When he finally passed away I was broken-hearted. And then I was working on the game show, “Wheel of Fortune.” I was the Audio P.A. Mixer. One of the CBS Pages from Guest relations comes over to me and says there was a call that came for you about the reading of a will. I said , what, a will? So I called the number and it was Billy Davis, Eddie Davis’s younger brother who was the executor of Eddie’s Last Will and Testament. So I went to the reading of the will and sure enough, “To Hector Gonzalez I leave da-da-da-da-da…” At first it didn’t hit me because I didn’t realize the magnitude of it. It wasn’t until a year later that it began to really hit me.
LATINOPIA: What is next with Rampart Records?
HECTOR GONZÁLEZ: I knew that in order to save all of this and preserve this history that I really had to get serious and start getting into this things. And start getting new groups, and get things happening so that Rampart Records could continue. And that was fifteen years ago and I still think it was the best decision I ever made.
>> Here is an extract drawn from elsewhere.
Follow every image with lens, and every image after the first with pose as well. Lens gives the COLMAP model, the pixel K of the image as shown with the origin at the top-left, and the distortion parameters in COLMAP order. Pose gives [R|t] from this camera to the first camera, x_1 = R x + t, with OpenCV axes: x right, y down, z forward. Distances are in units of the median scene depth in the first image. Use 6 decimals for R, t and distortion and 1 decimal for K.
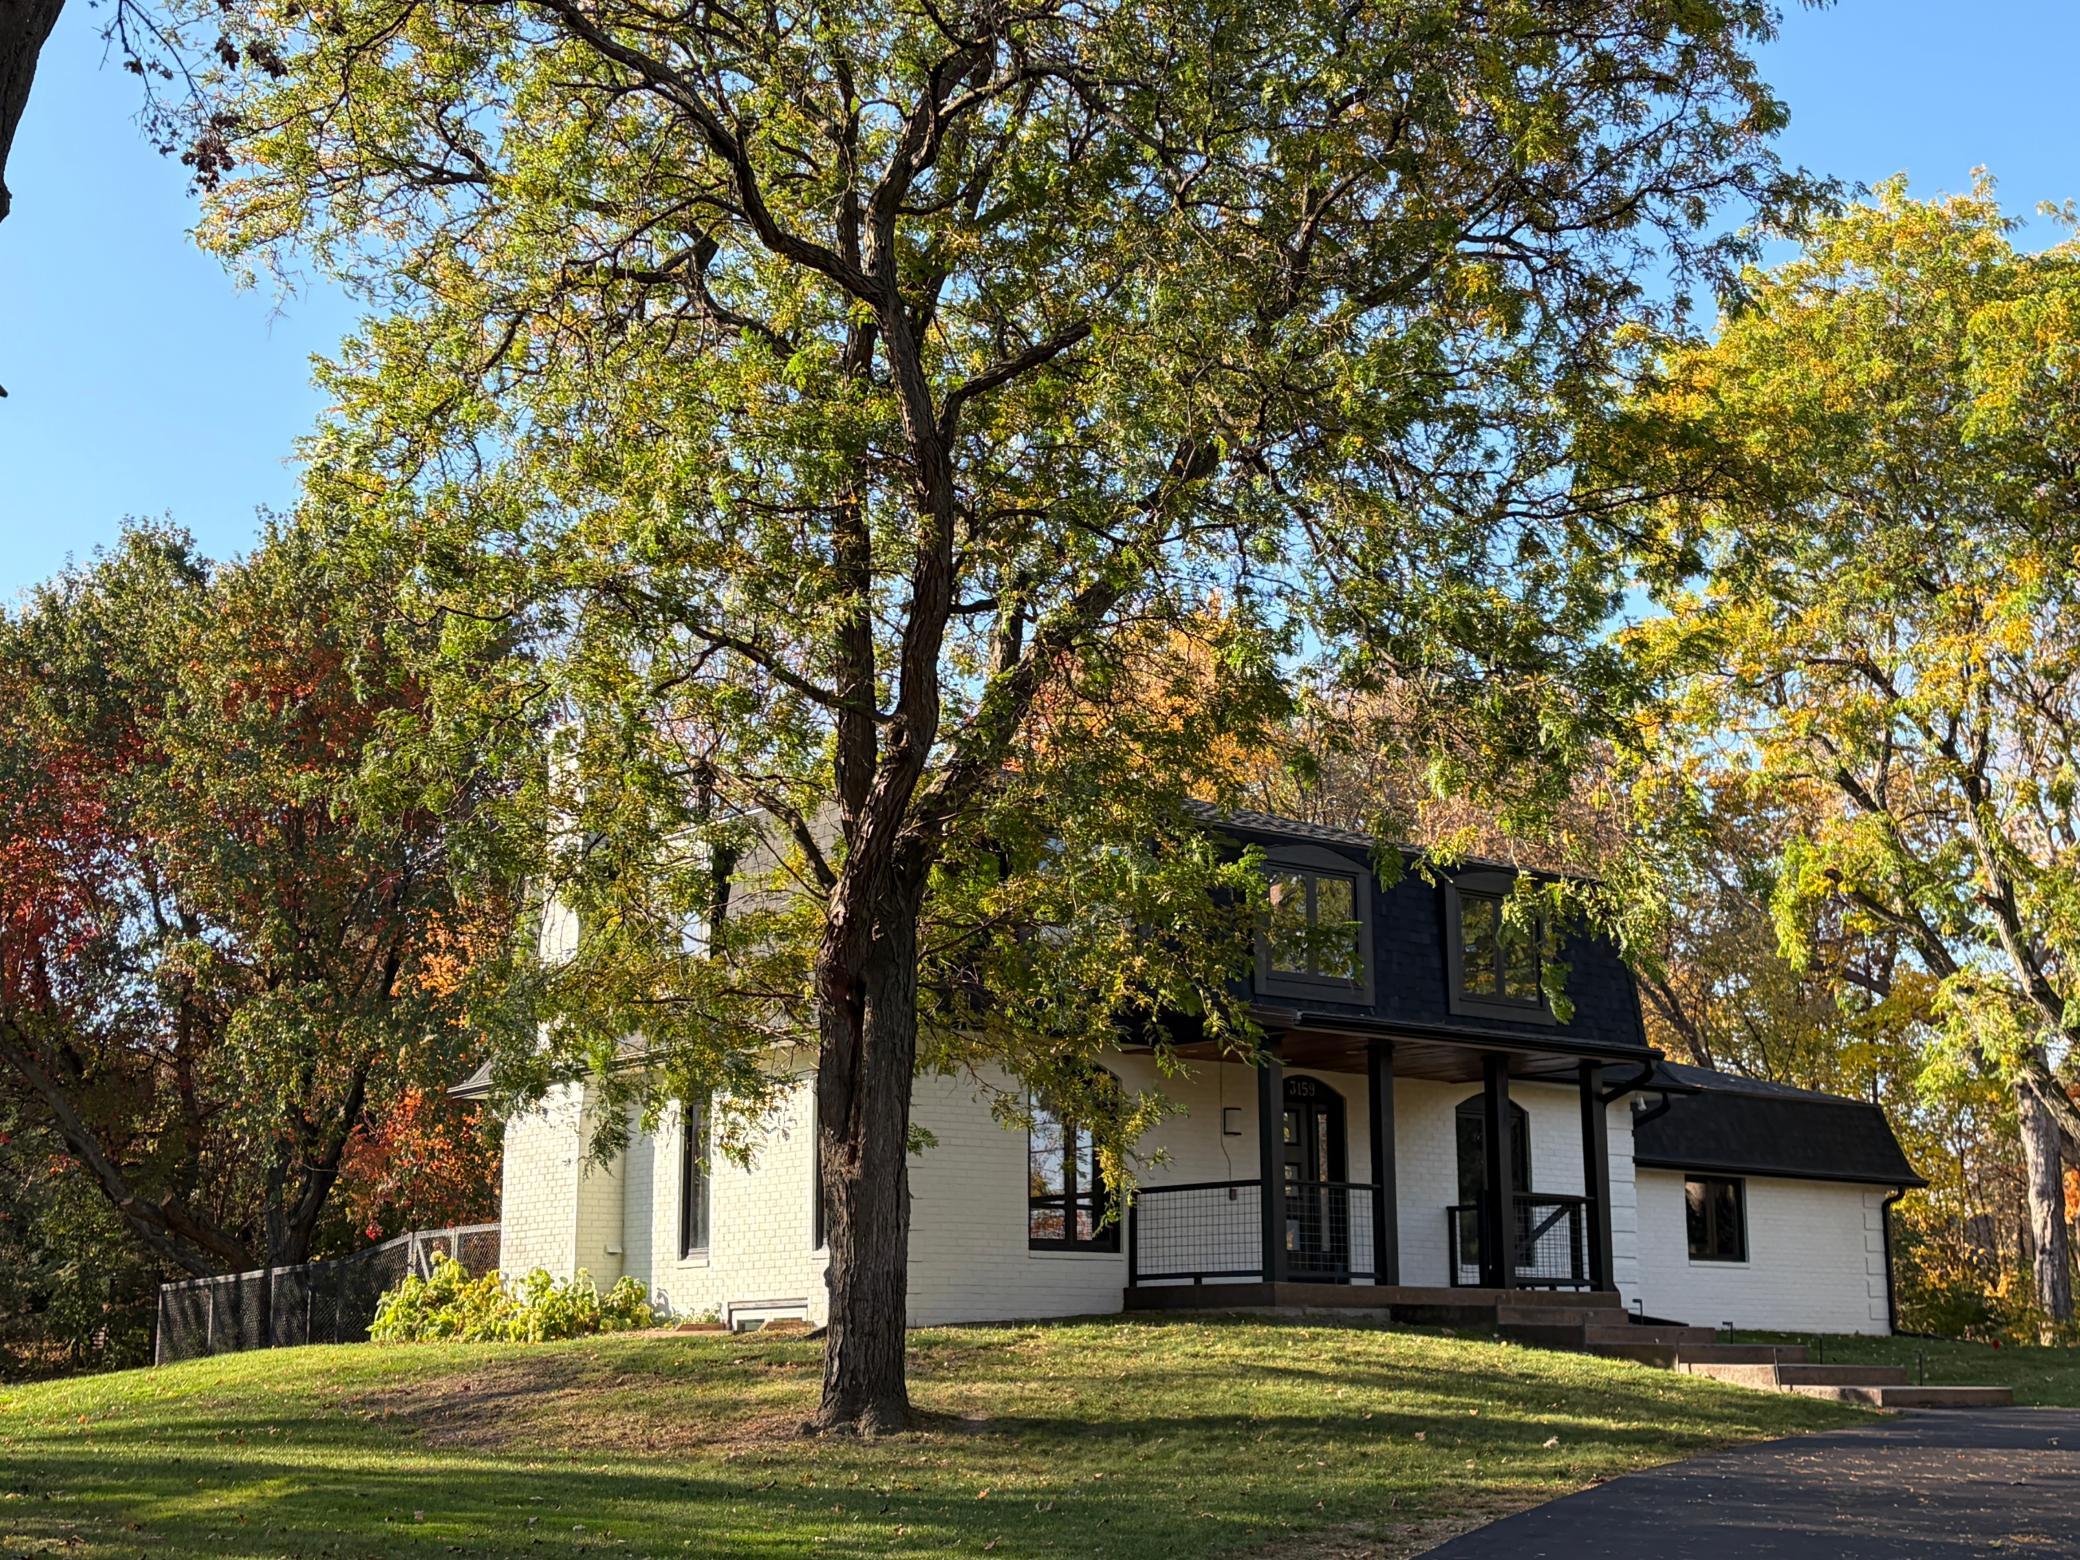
lens RADIAL K [[2838.3, 0, 1060.8], [0, 2838.3, 787.4], [0, 0, 1]] dist [0.093646, 0.000000]
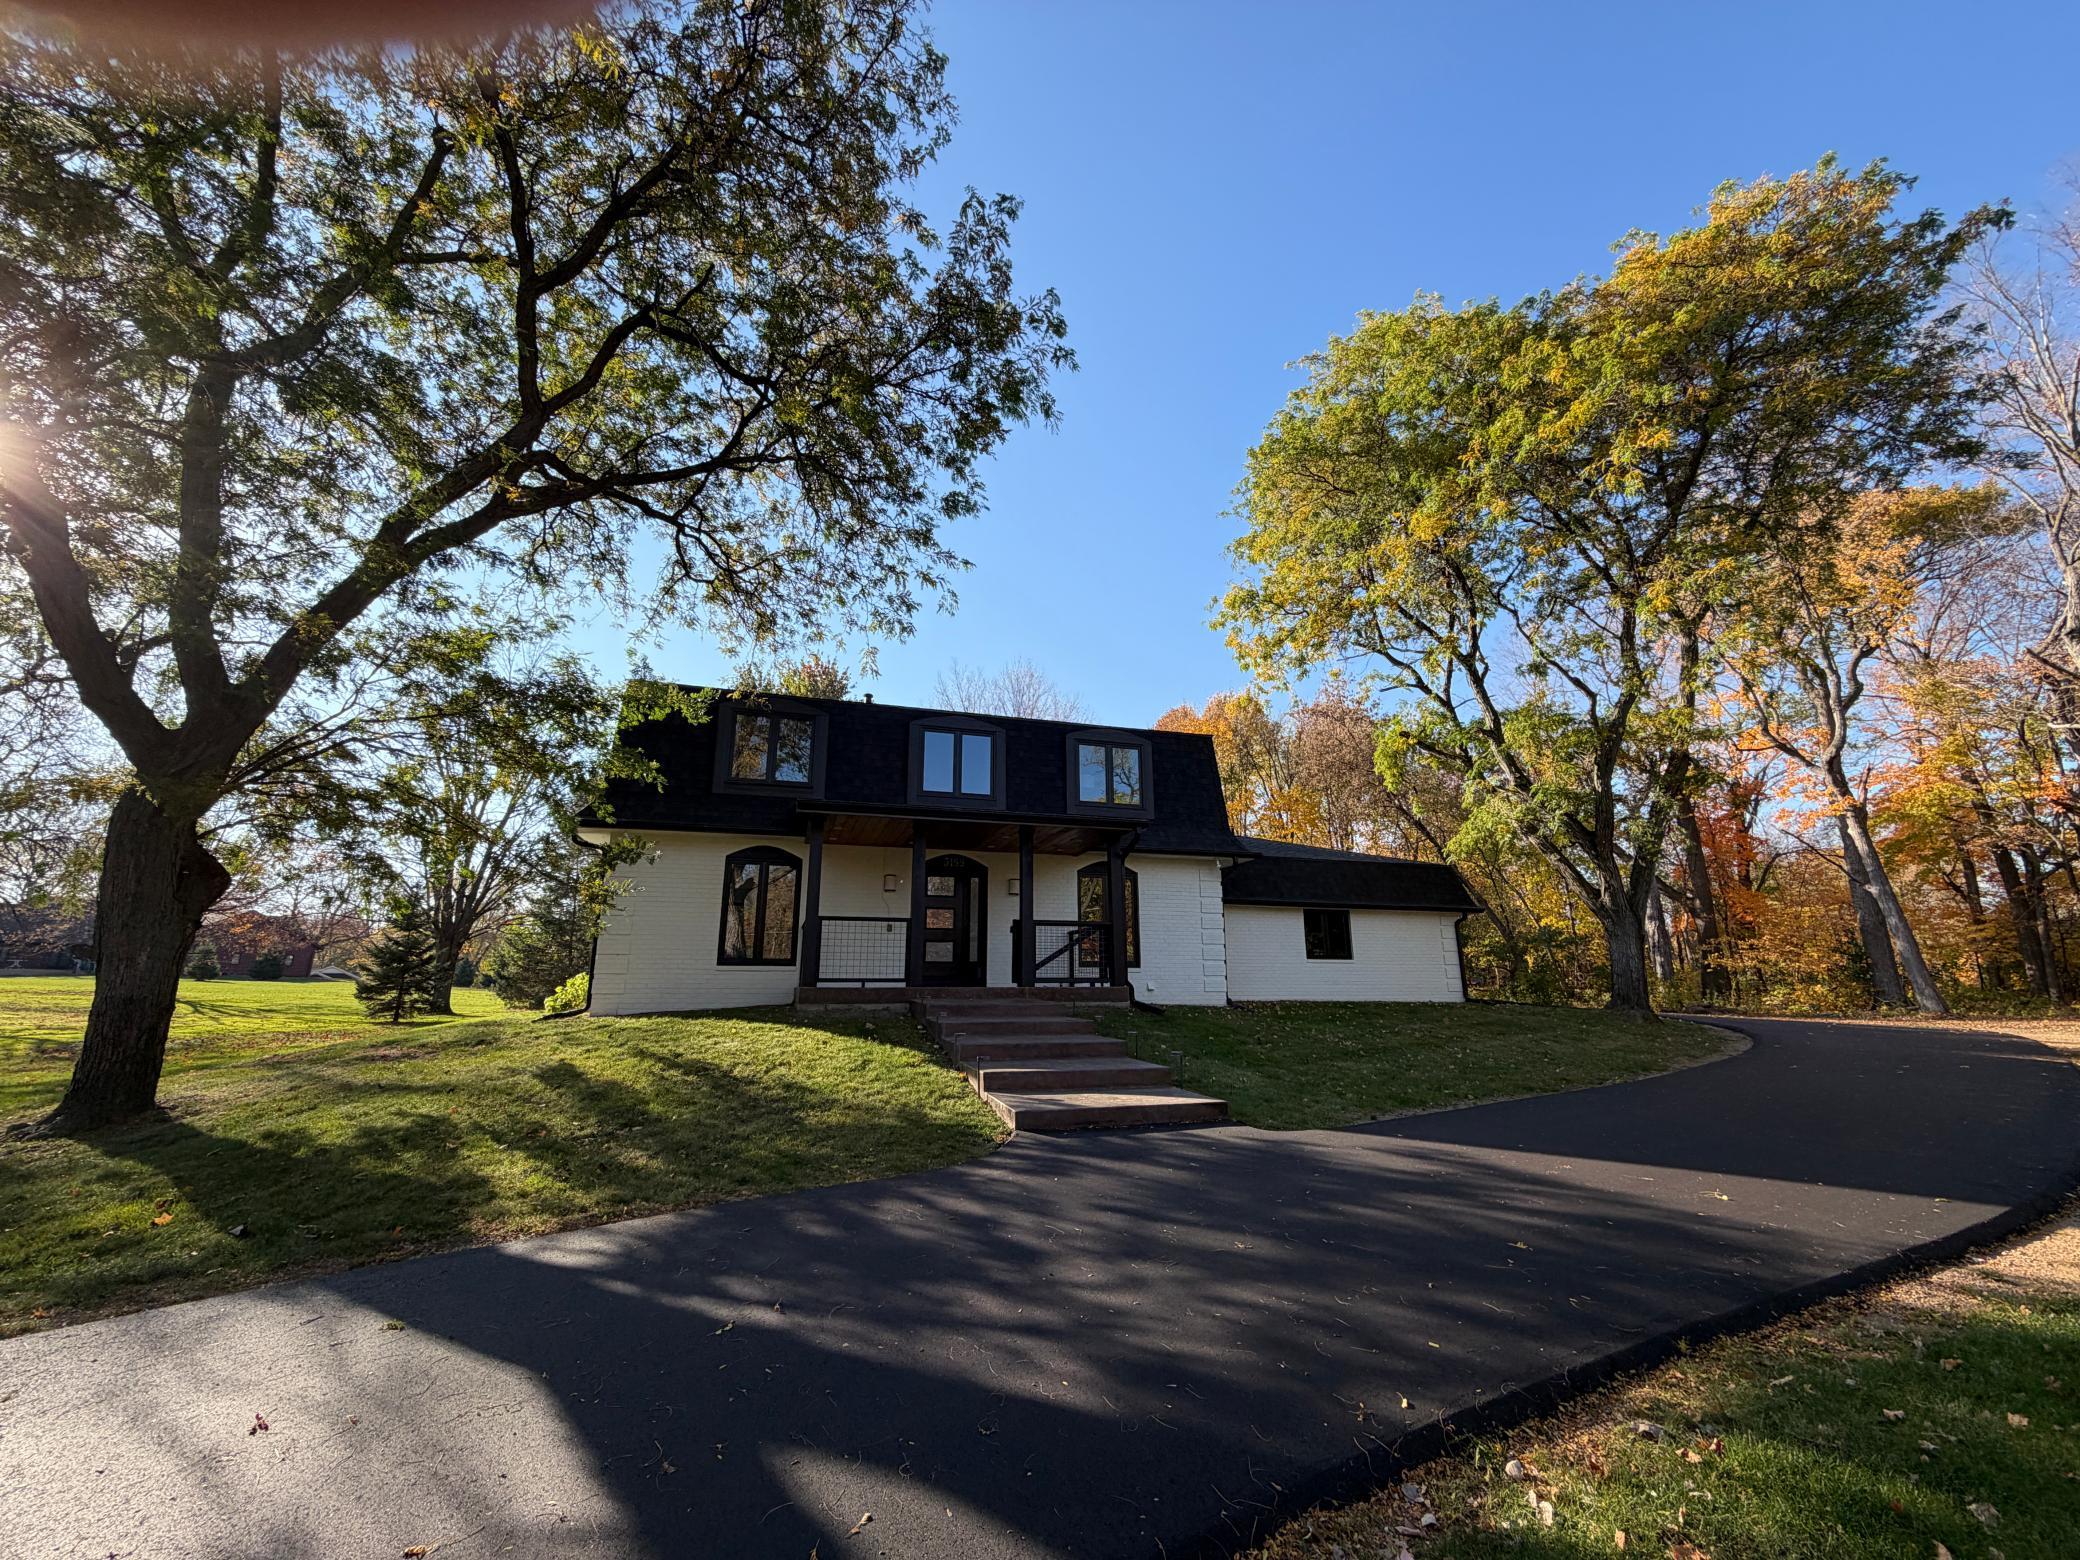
lens RADIAL K [[852.0, 0, 1031.1], [0, 852.0, 774.4], [0, 0, 1]] dist [0.001815, 0.000044]
pose [[0.933454, -0.086961, -0.347996, 0.318554], [0.071234, 0.995786, -0.057761, 0.092532], [0.351552, 0.029128, 0.935715, 0.588176]]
To follow in Eddie’s dream of having a record label that is dedicated to the development of Mexican American talent.
LATINOPIA: What is the lasting legacy of the Eastside Sound groups?
HECTOR GONZÁLEZ: I think the lasting legacy that bands like the Thee Premiers, The Blendells, Cannibal and the Headhunters , Tierra, there is a certain sound that comes from East L.A. And that is the biggest legacy, the musical signature that they are leaving, a certain sound that has been created here in East L.A. Maybe Eddie didn’t have the amount of hits or as big hits as Motown. But Eddie Davis, with all of those Eastside artists, left an indelible mark on the history of American rock and roll.